Wherever the string "strict" shows up in the records below, return that line.

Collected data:
______________________________

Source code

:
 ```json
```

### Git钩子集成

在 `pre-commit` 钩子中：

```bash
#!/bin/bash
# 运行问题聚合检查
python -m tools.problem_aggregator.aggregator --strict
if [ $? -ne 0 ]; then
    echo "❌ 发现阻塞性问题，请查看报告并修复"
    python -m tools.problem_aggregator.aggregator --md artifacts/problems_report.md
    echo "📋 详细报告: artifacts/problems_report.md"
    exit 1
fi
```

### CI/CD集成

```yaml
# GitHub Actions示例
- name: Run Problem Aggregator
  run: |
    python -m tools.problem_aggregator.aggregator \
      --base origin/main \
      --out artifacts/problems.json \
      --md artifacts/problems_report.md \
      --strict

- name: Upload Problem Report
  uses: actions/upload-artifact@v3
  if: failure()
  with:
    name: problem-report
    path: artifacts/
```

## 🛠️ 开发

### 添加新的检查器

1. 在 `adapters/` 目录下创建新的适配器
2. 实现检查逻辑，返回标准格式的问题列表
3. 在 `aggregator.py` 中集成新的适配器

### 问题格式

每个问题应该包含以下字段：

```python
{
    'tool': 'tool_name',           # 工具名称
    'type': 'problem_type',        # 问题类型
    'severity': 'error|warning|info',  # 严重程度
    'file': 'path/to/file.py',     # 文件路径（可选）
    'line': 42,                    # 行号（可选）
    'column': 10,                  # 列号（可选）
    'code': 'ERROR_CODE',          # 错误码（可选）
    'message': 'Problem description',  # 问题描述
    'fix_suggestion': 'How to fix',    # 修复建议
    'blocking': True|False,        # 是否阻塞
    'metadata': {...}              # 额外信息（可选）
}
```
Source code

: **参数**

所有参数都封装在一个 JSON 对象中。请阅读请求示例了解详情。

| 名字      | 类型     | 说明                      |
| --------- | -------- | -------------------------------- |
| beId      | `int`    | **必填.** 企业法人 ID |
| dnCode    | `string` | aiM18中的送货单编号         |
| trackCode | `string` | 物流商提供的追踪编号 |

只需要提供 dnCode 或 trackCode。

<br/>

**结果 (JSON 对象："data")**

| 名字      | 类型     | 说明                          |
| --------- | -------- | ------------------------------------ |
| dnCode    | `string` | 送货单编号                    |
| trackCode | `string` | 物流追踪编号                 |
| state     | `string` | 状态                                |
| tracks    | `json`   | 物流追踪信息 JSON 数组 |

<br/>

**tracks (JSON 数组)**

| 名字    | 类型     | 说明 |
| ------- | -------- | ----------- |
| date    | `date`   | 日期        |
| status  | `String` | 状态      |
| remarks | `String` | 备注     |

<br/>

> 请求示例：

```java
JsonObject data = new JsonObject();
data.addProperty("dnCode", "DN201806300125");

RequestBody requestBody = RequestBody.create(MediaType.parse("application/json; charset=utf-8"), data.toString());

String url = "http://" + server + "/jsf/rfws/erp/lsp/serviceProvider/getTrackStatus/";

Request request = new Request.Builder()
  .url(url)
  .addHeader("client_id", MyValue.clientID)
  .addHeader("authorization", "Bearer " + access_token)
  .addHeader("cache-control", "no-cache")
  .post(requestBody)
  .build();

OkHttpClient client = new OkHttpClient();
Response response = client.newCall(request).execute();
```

______________________________

▶ **SOLUTION FOR THIS EXERCISE**:
python -m tools.problem_aggregator.aggregator --strict
      --strict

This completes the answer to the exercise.